We have all seen first-hand how the coronavirus crisis has reduced dividend payouts from our investment portfolios. According to the latest Global Dividend Index data from Janus Henderson, global dividends were down 12% in 2020 to $1.26trn. Although a worrying fall, this was far better than expected thanks to a less severe fall in Q4 payouts than what had been expected. While cuts and cancellations totalled $220bn between April and December 2020, companies still paid their shareholders $965bn, far outweighing the reductions. Janus Henderson noted “one company in eight cancelled its payout altogether and one in five made a cut, but two thirds increased their dividends or held them steady.”

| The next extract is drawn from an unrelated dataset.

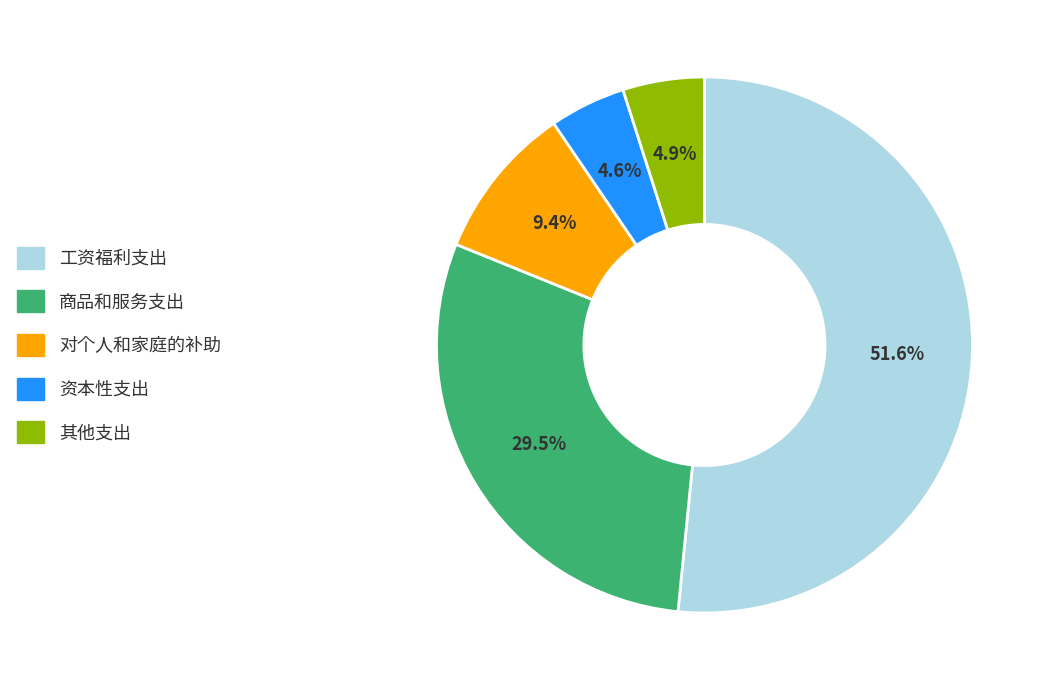

Is there any slice that represents more than half of the pie?

Yes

They also reported that “the dividend cuts were most severe in the UK and Europe, which together accounted for more than half the total reduction in payouts globally, mainly owing to the forced curtailment on banking dividends by regulators”. But even as payouts in Europe and the UK fell below the levels last seen in 2009, they rose 2.6% on a headline basis in North America to a new record high. Janus Henderson also stated, “in North America companies were able to conserve cash and protect their dividends by suspending or reducing share buybacks instead, and because regulators were more lenient with the banks.
In Asia, Australia was worst affected, thanks to its heavy reliance on banking dividends, which were constrained by regulators until December. Elsewhere, China Hong Kong and Switzerland joined Canada among the best performing nations.”
While Q4 payouts fell by 9.4% to a total of $269.1bn, this was less severe than expected as many companies restored suspended dividends to full strength, while others brought them back at a reduced level. Special dividends were also larger than expected, while in the US the dividends announced for the next four quarterly payments were also better than expected.
Banks, which usually pay the largest share of the world’s dividends, accounted for one third of global reductions by value as dividends were restricted by regulators in some parts of the world despite going into the crisis with healthy balance sheets. In the last week, we have seen here in the UK the four major high street banks all announcing a return to dividend payments in 2021, albeit at a reduced rate with the maximum allowed under current regulatory guidance.
Janus Henderson identified that “oil producers were the next most severely affected sector, while 6 in 10 consumer discretionary companies cut or cancelled payouts, but the classic defensives - food retail, pharmaceuticals and personal products - were well insulated.”
As investors we often have a home bias to portfolios, and this is often the case in income portfolios as the UK has had a strong history of paying high dividends. But while the disruption from the crisis in some counties and sectors has been extreme, taking a global approach to income investing has meant the benefits of diversification has helped mitigate some of these effects.